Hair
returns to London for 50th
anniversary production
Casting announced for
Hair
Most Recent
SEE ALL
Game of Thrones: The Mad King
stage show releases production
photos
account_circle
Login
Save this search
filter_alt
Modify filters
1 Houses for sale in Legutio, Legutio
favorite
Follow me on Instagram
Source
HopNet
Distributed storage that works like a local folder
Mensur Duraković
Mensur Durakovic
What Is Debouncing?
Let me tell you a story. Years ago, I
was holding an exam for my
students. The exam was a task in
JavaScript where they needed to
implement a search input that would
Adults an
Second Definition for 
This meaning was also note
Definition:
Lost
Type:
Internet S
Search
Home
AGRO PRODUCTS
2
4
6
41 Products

...

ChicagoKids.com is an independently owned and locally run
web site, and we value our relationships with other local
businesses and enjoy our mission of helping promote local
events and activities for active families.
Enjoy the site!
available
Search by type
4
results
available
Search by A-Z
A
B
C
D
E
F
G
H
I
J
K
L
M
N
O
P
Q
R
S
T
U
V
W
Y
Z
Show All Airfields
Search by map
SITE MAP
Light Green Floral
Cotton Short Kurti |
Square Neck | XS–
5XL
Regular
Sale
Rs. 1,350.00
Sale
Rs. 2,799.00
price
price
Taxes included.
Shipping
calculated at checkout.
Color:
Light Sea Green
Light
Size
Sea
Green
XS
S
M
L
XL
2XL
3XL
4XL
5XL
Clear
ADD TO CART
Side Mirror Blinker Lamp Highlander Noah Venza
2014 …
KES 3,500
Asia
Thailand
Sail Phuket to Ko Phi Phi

--

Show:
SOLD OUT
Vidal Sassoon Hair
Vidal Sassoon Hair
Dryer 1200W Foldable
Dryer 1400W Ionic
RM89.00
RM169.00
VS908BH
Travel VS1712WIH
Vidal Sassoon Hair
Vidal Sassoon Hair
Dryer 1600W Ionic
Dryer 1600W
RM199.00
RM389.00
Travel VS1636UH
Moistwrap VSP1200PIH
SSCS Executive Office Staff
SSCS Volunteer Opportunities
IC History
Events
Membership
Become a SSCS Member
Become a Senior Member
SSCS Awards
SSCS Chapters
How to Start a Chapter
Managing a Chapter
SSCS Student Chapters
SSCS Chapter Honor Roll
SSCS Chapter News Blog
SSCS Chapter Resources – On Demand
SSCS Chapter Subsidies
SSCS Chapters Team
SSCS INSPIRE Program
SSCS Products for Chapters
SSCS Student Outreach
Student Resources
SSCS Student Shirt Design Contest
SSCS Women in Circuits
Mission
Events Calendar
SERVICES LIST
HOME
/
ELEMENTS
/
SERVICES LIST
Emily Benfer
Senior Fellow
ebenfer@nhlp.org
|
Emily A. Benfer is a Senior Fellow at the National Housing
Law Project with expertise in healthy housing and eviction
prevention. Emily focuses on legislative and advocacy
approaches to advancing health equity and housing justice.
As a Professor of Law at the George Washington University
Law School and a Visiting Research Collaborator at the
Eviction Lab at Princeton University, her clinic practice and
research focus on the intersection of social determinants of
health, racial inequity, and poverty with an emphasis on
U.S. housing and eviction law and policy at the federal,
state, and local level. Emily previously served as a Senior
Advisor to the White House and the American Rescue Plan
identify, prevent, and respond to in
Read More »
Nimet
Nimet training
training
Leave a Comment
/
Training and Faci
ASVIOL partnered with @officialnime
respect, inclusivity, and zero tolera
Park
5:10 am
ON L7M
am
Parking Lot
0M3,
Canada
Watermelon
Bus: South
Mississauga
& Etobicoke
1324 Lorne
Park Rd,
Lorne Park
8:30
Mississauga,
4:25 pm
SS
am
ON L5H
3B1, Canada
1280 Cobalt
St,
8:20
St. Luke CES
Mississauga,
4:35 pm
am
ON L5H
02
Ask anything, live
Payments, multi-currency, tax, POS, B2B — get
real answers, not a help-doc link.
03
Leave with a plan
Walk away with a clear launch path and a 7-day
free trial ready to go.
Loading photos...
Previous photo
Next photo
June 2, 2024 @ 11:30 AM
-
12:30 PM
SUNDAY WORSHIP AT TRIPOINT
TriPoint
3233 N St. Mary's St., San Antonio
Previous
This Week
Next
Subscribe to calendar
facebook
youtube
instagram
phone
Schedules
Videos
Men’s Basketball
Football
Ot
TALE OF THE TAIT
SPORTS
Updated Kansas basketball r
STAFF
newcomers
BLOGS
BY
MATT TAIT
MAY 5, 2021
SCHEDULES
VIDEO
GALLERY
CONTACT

● How to complete this task
State how many lines in the records above contain the word "Dryer". Reply with the number alone.

● Written solution
4